The remainder of this page will discuss the scope and the level of backward compatibility that we support in Apache Hadoop MapReduce 2.x (MRv2).

Binary Compatibility

First, we ensure binary compatibility to the applications that use old mapred APIs. This means that applications which were built against MRv1 mapred APIs can run directly on YARN without recompilation, merely by pointing them to an Apache Hadoop 2.x cluster via configuration.

Source Compatibility

We cannot ensure complete binary compatibility with the applications that use mapreduce APIs, as these APIs have evolved a lot since MRv1. However, we ensure source compatibility for mapreduce APIs that break binary compatibility. In other words, users should recompile their applications that use mapreduce APIs against MRv2 jars. One notable binary incompatibility break is Counter and CounterGroup.

Not Supported

MRAdmin has been removed in MRv2 because because mradmin commands no longer exist. They have been replaced by the commands in rmadmin. We neither support binary compatibility nor source compatibility for the applications that use this class directly.

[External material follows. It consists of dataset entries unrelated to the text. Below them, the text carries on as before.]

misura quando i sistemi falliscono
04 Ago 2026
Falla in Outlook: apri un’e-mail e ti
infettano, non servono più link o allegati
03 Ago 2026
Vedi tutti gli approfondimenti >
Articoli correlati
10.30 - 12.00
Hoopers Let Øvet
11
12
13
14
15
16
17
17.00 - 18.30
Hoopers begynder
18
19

Tradeoffs between MRv1 Users and Early MRv2 Adopters

Unfortunately, maintaining binary compatibility for MRv1 applications may lead to binary incompatibility issues for early MRv2 adopters, in particular Hadoop 0.23 users. For mapred APIs, we have chosen to be compatible with MRv1 applications, which have a larger user base. For mapreduce APIs, if they don't significantly break Hadoop 0.23 applications, we still change them to be compatible with MRv1 applications. Below is the list of MapReduce APIs which are incompatible with Hadoop 0.23.

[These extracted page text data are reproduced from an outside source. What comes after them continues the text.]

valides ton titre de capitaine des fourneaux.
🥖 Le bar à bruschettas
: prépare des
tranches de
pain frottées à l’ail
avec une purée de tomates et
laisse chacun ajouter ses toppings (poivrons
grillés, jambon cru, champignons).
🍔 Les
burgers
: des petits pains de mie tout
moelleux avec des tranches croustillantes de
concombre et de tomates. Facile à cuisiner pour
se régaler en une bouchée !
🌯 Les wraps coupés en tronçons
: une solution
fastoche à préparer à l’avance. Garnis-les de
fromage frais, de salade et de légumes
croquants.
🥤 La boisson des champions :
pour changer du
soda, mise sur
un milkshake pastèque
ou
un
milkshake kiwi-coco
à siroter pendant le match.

Problematic Function Incompatibility Issue
org.apache.hadoop.util.ProgramDriver#drive Return type changes from void to int
org.apache.hadoop.mapred.jobcontrol.Job#getMapredJobID Return type changes from String to JobID
org.apache.hadoop.mapred.TaskReport#getTaskId Return type changes from String to TaskID
org.apache.hadoop.mapred.ClusterStatus#UNINITIALIZED_MEMORY_VALUE Data type changes from long to int
org.apache.hadoop.mapreduce.filecache.DistributedCache#getArchiveTimestamps Return type changes from long[] to String[]
org.apache.hadoop.mapreduce.filecache.DistributedCache#getFileTimestamps Return type changes from long[] to String[]
org.apache.hadoop.mapreduce.Job#failTask Return type changes from void to boolean
org.apache.hadoop.mapreduce.Job#killTask Return type changes from void to boolean
org.apache.hadoop.mapreduce.Job#getTaskCompletionEvents Return type changes from o.a.h.mapred.TaskCompletionEvent[] to o.a.h.mapreduce.TaskCompletionEvent[]

Malicious

For the users who are going to try hadoop-examples-1.x.x.jar on YARN, please note that hadoop -jar hadoop-examples-1.x.x.jar will still use hadoop-mapreduce-examples-2.x.x.jar, which is installed together with other MRv2 jars. By default Hadoop framework jars appear before the users' jars in the classpath, such that the classes from the 2.x.x jar will still be picked. Users should remove hadoop-mapreduce-examples-2.x.x.jar from the classpath of all the nodes in a cluster. Otherwise, users need to set HADOOP_USER_CLASSPATH_FIRST=true and HADOOP_CLASSPATH=...:hadoop-examples-1.x.x.jar to run their target examples jar, and add the following configuration in mapred-site.xml to make the processes in YARN containers pick this jar as well.

    <property>
        <name>mapreduce.job.user.classpath.first</name>
        <value>true</value>
    </property>